O3 Is Not a Magic Trick: Google's Monkey Paper Explores the Key Mechanisms Behind It
Explore Google's August research on scaling inference through repeated sampling, boosting performance by up to 40%. Learn how smaller models outperform larger ones, reducing costs.
The Inference Scaling Driven by O1/O3, Which Google Explored as Early as August This Year.
In August, teams from Stanford, Oxford, and Google DeepMind explored how to scale inference computation by leveraging repeated sampling — achieving up to a 40% performance improvement on coding tasks.
They discovered that smaller models, by generating multiple answers or samples, could perform better on some tasks than larger models making a single attempt. For instance, DeepSeek-Coder, when using five repeated samples, outperformed GPT-4o while costing only one-third of the latter.

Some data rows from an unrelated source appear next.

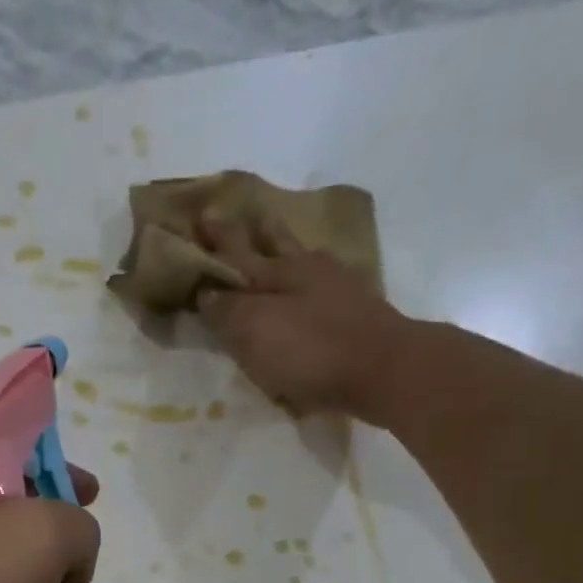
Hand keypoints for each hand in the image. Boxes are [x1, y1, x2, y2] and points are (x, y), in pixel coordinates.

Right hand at [196, 215, 415, 425]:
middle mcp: (304, 269)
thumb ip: (227, 310)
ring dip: (283, 243)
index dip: (216, 237)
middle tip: (234, 212)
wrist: (382, 370)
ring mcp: (335, 286)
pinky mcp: (355, 310)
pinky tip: (309, 278)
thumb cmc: (310, 350)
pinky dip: (309, 273)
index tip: (200, 216)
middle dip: (250, 230)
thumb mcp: (255, 331)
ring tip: (272, 233)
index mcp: (274, 272)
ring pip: (300, 256)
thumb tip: (205, 290)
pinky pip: (322, 280)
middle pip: (271, 244)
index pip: (235, 250)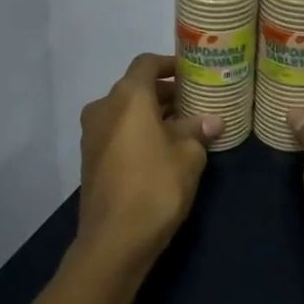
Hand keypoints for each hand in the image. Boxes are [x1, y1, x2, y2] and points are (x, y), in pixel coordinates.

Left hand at [75, 53, 220, 276]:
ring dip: (151, 115)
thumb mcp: (189, 155)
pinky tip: (162, 151)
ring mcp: (92, 135)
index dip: (169, 65)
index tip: (191, 74)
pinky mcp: (90, 160)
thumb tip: (212, 120)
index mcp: (127, 96)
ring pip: (125, 112)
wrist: (114, 240)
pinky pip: (117, 133)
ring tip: (183, 129)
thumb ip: (199, 130)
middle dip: (164, 94)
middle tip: (194, 104)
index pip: (147, 64)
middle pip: (135, 88)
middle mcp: (104, 107)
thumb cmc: (156, 185)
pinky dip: (138, 132)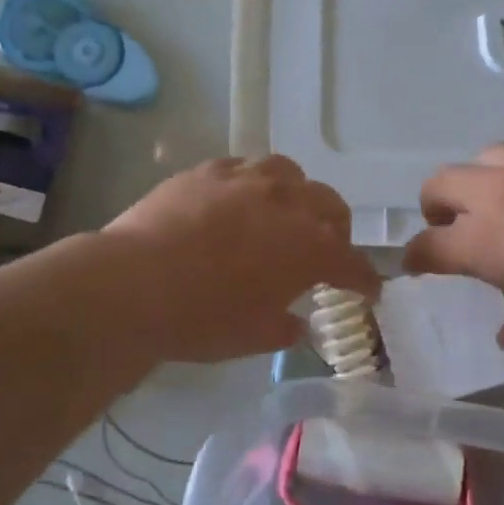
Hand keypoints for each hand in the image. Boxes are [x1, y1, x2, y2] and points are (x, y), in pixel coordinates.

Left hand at [103, 157, 381, 362]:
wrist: (135, 283)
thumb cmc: (203, 318)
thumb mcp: (253, 337)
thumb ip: (284, 327)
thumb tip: (296, 323)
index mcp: (310, 248)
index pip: (352, 263)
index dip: (364, 279)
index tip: (369, 290)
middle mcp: (289, 204)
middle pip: (331, 207)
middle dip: (337, 230)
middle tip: (326, 250)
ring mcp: (248, 180)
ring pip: (290, 175)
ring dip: (298, 196)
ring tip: (284, 214)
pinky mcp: (209, 170)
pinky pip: (245, 168)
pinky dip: (254, 184)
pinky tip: (238, 200)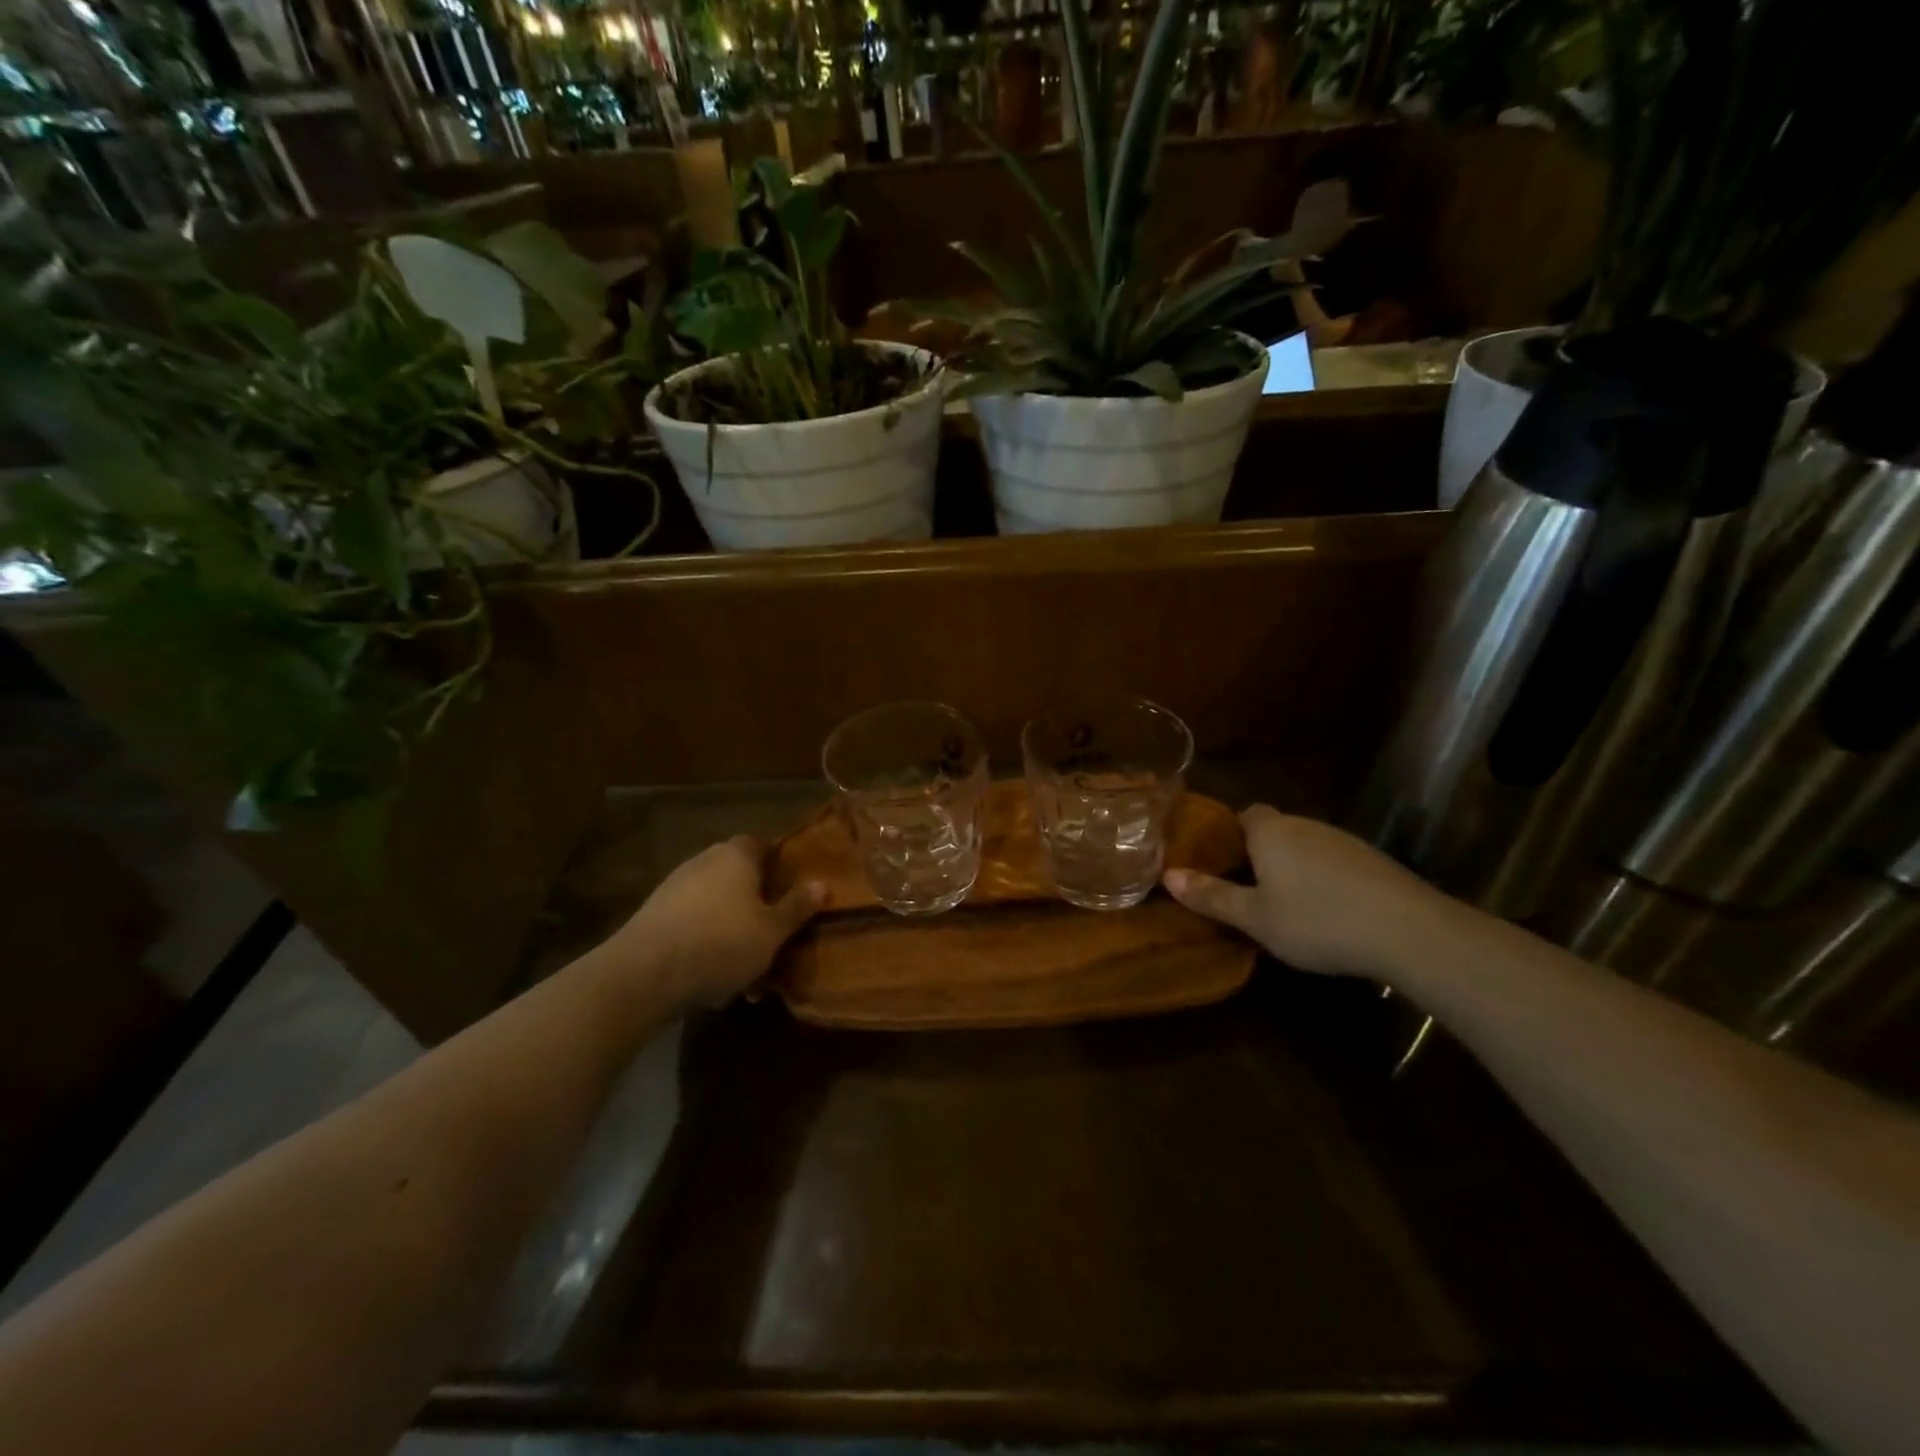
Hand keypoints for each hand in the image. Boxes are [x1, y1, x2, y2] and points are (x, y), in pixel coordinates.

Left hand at [596, 836, 823, 1008]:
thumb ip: (797, 906)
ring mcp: (673, 889)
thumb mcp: (772, 930)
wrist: (644, 974)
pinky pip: (692, 927)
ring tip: (748, 970)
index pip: (762, 845)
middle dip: (756, 904)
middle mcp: (703, 862)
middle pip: (738, 877)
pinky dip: (706, 945)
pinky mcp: (653, 918)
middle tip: (775, 934)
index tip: (794, 889)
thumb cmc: (721, 942)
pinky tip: (714, 980)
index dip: (779, 864)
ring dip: (731, 931)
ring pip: (715, 906)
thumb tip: (822, 883)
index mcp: (735, 855)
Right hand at [1163, 805, 1454, 977]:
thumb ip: (1211, 896)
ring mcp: (1344, 841)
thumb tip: (1168, 876)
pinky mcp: (1374, 861)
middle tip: (1248, 888)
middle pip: (1276, 830)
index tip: (1222, 859)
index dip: (1231, 832)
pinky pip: (1335, 862)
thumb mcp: (1255, 918)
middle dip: (1261, 852)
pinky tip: (1329, 912)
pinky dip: (1326, 879)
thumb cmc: (1316, 921)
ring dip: (1295, 867)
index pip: (1245, 813)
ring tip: (1287, 905)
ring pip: (1307, 846)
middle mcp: (1305, 826)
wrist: (1408, 931)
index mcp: (1271, 832)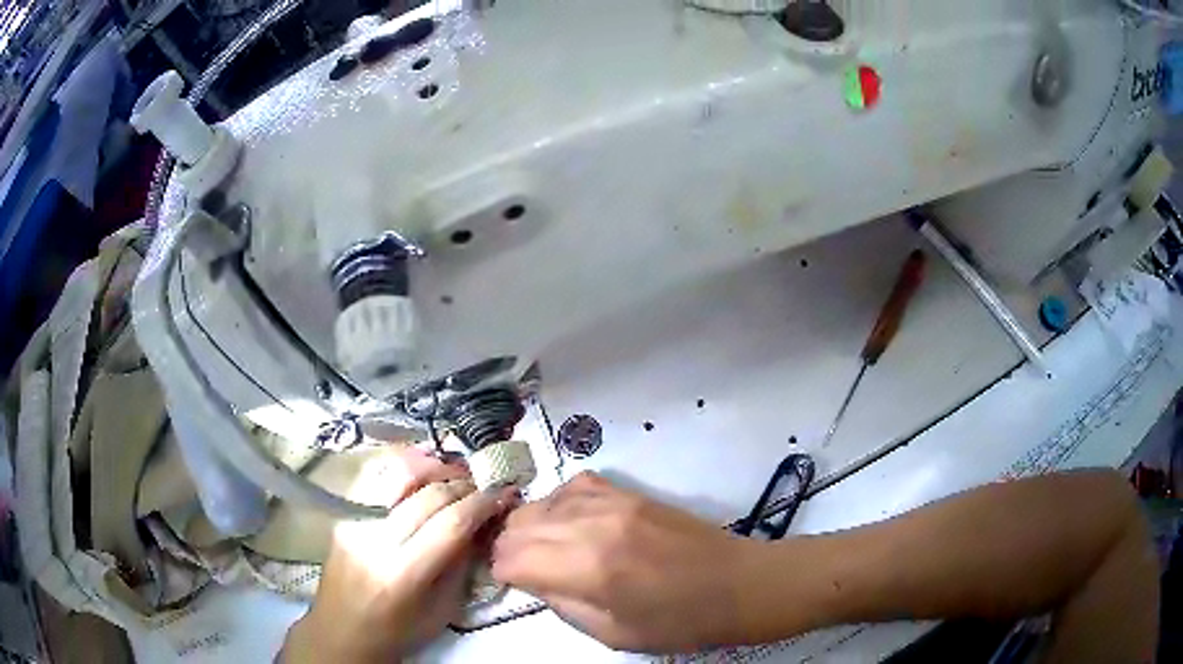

What Does This Paper Discuss?
The paper, titled Monkey, draws inspiration from the Infinite Monkey Theorem. According to the theorem, if a monkey randomly presses keys on a typewriter for an infinite amount of time, it will almost certainly type any given text.
In the context of large models, as long as enough samples are drawn, a large model will eventually find the correct solution. The method described in this paper involves repeated sampling: first, the model generates multiple candidate solutions to a given problem, then a domain-specific validator (such as code unit tests) selects the final answer from the generated samples.